#### [Telaah Bahan]
1. Tulis ulang bagian kutipan teks mulai dari "Dan tiba-tiba aku" hingga "masuk dari Bangkit.", dengan mengganti "hape" menjadi "ponsel".
2. Jawab pertanyaan berikut berdasarkan kutipan teks.
(a) Pukul berapa dan di mana rombongan janjian untuk berkumpul?
(b) Alarm disetel untuk berbunyi pukul berapa?
(c) Pukul berapa jam menunjukkan waktu ketika penutur akhirnya terbangun?

══ Kutipan Teks ══

"Ini pengalaman saya saat mengisi waktu liburan 3 bulan. Kenangan bersama teman-teman yang kini sudah tidak bertemu setiap hari"
Cerita ini berawal ketika malam itu Mas Yana mengajak aku dan teman-teman #dekade nggowes. Lalu setelah menghubungi beberapa teman, kami sepakat gowes besok pagi dengan tujuan ke Makam Raja Imogiri. Yuhuu, dengan senang hati aku ikut. Kami janjian jam 5.45 kumpul di sekolah. Setelah sms sana sini ternyata yang akan ikut adalah Mas Yana, aku, Arina, Bangkit, Dhimas, dan Ilham. Tadinya Mas Yana ngajak Tunggul, tapi Tunggul nggak janji bisa bangun pagi *kebiasaan* Haha.
Setelah mendapat kepastian tentang gowes besok pagi, aku sengaja tidur lebih awal agar besoknya nggak ngantuk. Sehabis Isya aku tidur, tapi tengah malam aku sudah bangun, jam 1 lebih 15 aku bangun dan sialnya nggak bisa tidur lagi *kebiasaan begadang*. Aku putuskan membuka laptop untuk mengurangi keheningan malam itu. Dan tak terasa waktu menunjukkan pukul 3 kurang 15 ketika pondok sebelah sudah mulai membangunkan santrinya. Saat itu, barulah rasa kantuk menyerangku perlahan-lahan dan mulailah ada niatan untuk kembali terlelap. Ku setting alarm pukul 5 agar tidak tergesa-gesa persiapannya. Dalam tidur singkat itu, aku sempat bermimpi kalau sepedaku dalam keadaan rusak, perasaan dongkol dalam mimpi inilah yang membuat aku tidak mendengar kalau alarm sudah berbunyi dengan anggunnya.
Dan tiba-tiba aku terbangun dengan bingungnya, kulihat jam dan ternyata sudah menunjukkan pukul 6.10. Siaaaaal aku kesiangan. Kubuka hape dan ternyata ada sms masuk dari Bangkit.
" Na sido melu ra?" kata dia.
" Kowe wes mangkat? mending mangkato ndisik, nko tak susul sak ketuke. Rasah nunggu aku, aku kawanen rek. Andani rutene wae" balasku dengan sedikit bingung.
Setelah tahu rutenya, aku cepat-cepat mandi dan siap-siap, untung saat itu aku sedang halangan jadi nggak dapet dosa walau nggak sholat. Hehe. Ibuku sedikit terlihat bingung ketika aku selesai mandi, mungkin heran kenapa aku bangun tidur langsung mandi.
" Mau kemana?" tanya ibuku.

═══
══ Entri yang Diberikan ══

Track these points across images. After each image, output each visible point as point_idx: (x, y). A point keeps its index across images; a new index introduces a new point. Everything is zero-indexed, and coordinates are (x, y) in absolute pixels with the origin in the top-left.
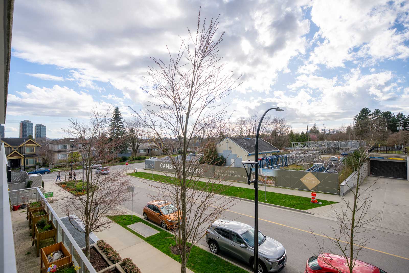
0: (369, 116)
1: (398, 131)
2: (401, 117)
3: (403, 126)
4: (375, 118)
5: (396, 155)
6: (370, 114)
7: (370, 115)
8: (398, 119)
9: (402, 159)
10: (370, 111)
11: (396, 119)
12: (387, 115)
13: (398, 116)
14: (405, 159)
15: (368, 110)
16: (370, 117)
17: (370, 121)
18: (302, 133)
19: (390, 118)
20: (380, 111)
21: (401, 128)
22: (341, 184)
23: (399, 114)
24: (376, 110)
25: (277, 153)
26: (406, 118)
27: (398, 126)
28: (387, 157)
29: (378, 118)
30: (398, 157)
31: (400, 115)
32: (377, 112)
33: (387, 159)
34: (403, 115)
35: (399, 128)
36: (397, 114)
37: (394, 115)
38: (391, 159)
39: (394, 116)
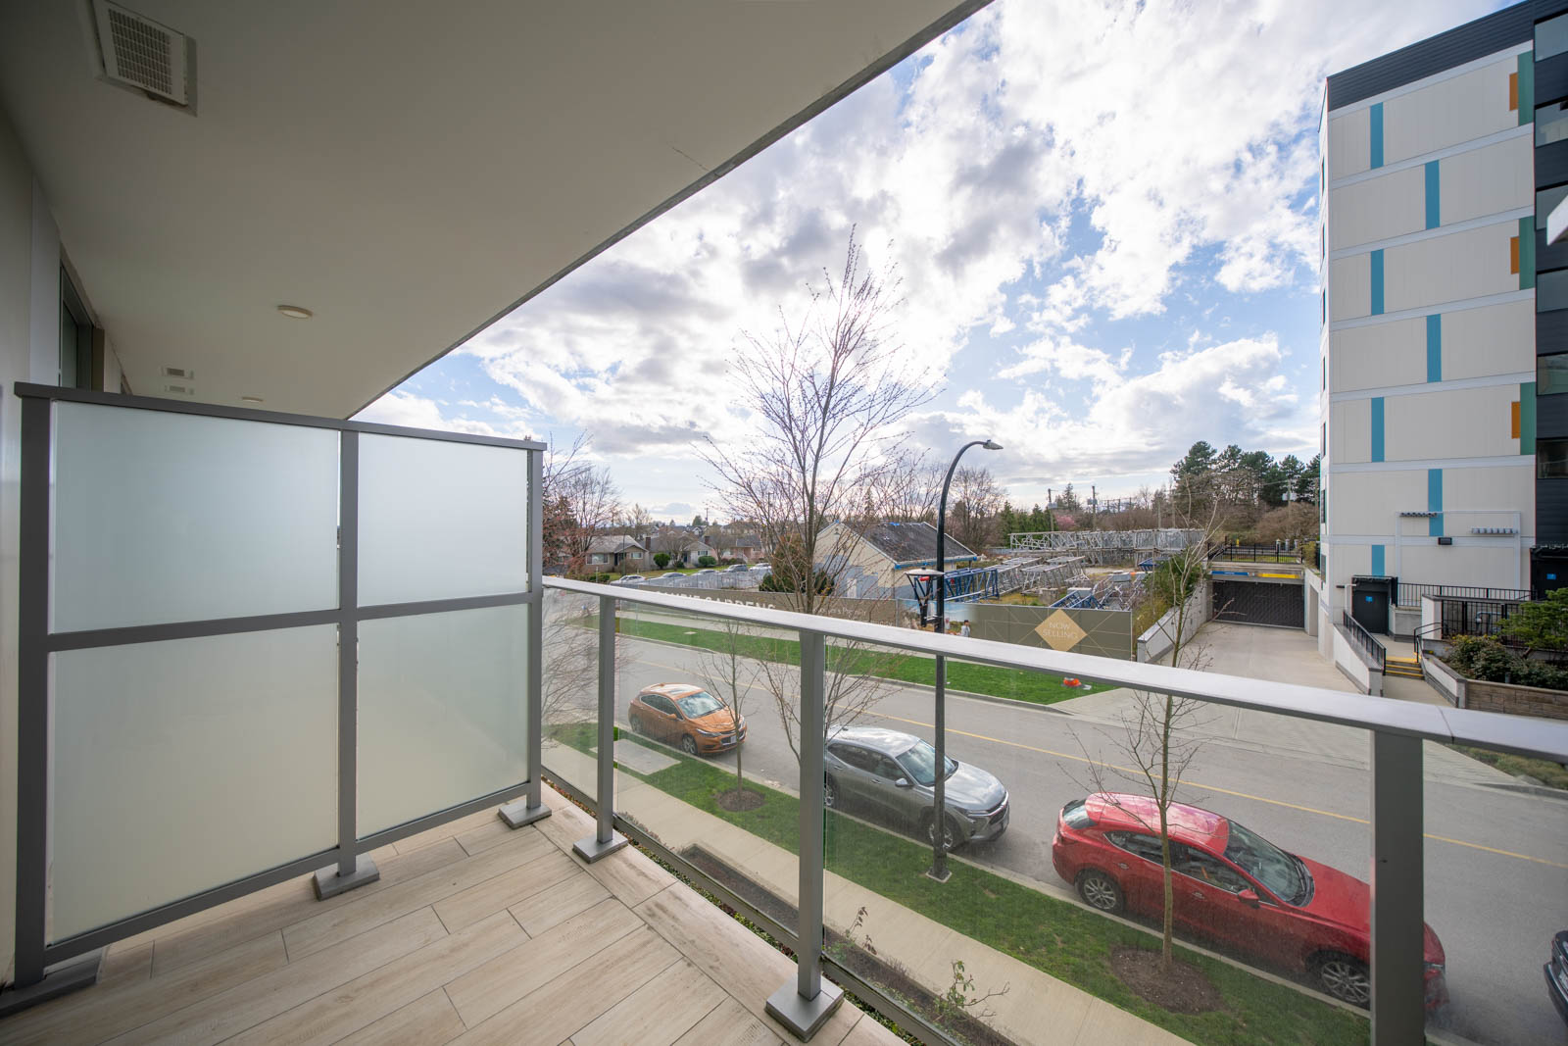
0: (1211, 464)
1: (1285, 504)
2: (1293, 468)
3: (1297, 491)
4: (1226, 470)
5: (1278, 566)
6: (1213, 457)
7: (1214, 462)
8: (1285, 473)
9: (1292, 576)
10: (1214, 451)
11: (1280, 473)
12: (1257, 461)
13: (1284, 464)
14: (1300, 577)
15: (1208, 448)
16: (1214, 466)
17: (1213, 478)
18: (1036, 510)
19: (1265, 470)
20: (1239, 451)
21: (1293, 496)
22: (1140, 639)
23: (1287, 459)
24: (1229, 447)
25: (970, 562)
26: (1306, 469)
27: (1285, 490)
28: (1256, 571)
29: (1233, 470)
30: (1283, 572)
31: (1291, 462)
32: (1233, 452)
33: (1256, 576)
34: (1297, 462)
35: (1288, 496)
36: (1283, 460)
37: (1274, 462)
38: (1265, 575)
39: (1276, 466)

═══

#### [Kunci Jawaban]
1.
Dan tiba-tiba aku terbangun dengan bingungnya, kulihat jam dan ternyata sudah menunjukkan pukul 6.10. Siaaaaal aku kesiangan. Kubuka ponsel dan ternyata ada sms masuk dari Bangkit.

2.
(a) Pukul 5.45 di sekolah.
(b) Pukul 5.
(c) Pukul 6.10.